* Task objective *
Return the data below exactly, but only from the line containing "Nařízení (ES) č. 1272/2008" through the line containing "Nařízení (ES) č. 540/2011, kterým", with both of those lines included.

* Material provided *
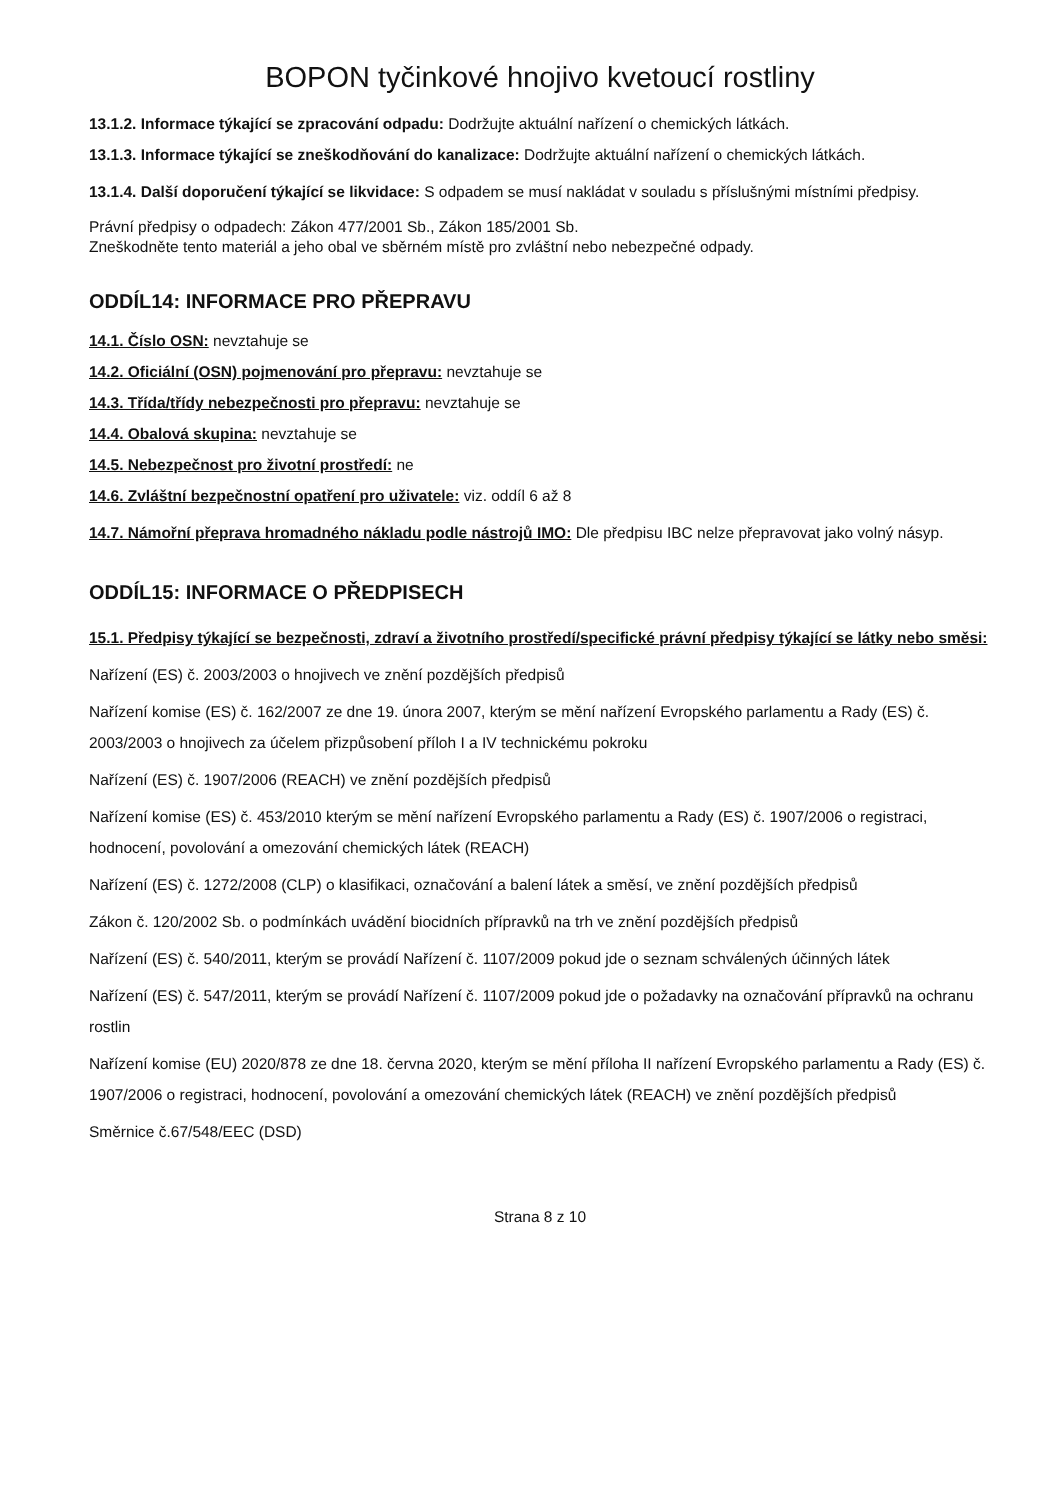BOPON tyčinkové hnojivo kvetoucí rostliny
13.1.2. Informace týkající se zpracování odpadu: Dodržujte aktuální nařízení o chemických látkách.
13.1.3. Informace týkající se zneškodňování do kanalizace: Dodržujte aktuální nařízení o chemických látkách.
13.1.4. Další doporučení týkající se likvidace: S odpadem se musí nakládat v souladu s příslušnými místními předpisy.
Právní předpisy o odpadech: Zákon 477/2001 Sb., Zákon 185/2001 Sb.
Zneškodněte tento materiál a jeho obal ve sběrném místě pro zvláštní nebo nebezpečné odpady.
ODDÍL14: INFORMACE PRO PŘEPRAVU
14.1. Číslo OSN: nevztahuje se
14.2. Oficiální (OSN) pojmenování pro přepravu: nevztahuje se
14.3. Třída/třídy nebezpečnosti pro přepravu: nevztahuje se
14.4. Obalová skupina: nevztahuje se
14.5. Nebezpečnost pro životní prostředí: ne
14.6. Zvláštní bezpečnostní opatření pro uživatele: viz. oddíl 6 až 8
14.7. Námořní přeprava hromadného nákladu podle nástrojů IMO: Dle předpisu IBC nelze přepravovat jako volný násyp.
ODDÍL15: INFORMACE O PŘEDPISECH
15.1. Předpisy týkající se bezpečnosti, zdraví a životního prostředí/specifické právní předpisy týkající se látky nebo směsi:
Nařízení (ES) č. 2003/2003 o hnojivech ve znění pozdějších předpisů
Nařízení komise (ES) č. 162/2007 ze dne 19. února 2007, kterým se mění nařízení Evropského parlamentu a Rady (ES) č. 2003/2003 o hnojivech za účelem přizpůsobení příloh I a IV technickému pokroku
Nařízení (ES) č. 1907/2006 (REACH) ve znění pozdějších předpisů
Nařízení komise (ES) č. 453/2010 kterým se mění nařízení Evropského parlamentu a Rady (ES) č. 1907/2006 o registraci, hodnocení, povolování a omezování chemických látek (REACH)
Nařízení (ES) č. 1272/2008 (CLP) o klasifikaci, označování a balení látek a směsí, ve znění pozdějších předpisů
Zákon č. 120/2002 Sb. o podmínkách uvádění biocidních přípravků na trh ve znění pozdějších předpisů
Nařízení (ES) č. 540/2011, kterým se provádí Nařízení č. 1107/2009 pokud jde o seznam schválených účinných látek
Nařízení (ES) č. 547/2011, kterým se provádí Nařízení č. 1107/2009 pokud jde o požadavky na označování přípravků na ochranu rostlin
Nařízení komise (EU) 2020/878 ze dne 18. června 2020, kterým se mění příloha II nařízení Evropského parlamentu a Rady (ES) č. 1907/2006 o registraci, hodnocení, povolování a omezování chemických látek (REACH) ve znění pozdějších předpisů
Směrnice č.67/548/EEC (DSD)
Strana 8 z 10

* Response *
Nařízení (ES) č. 1272/2008 (CLP) o klasifikaci, označování a balení látek a směsí, ve znění pozdějších předpisů
Zákon č. 120/2002 Sb. o podmínkách uvádění biocidních přípravků na trh ve znění pozdějších předpisů
Nařízení (ES) č. 540/2011, kterým se provádí Nařízení č. 1107/2009 pokud jde o seznam schválených účinných látek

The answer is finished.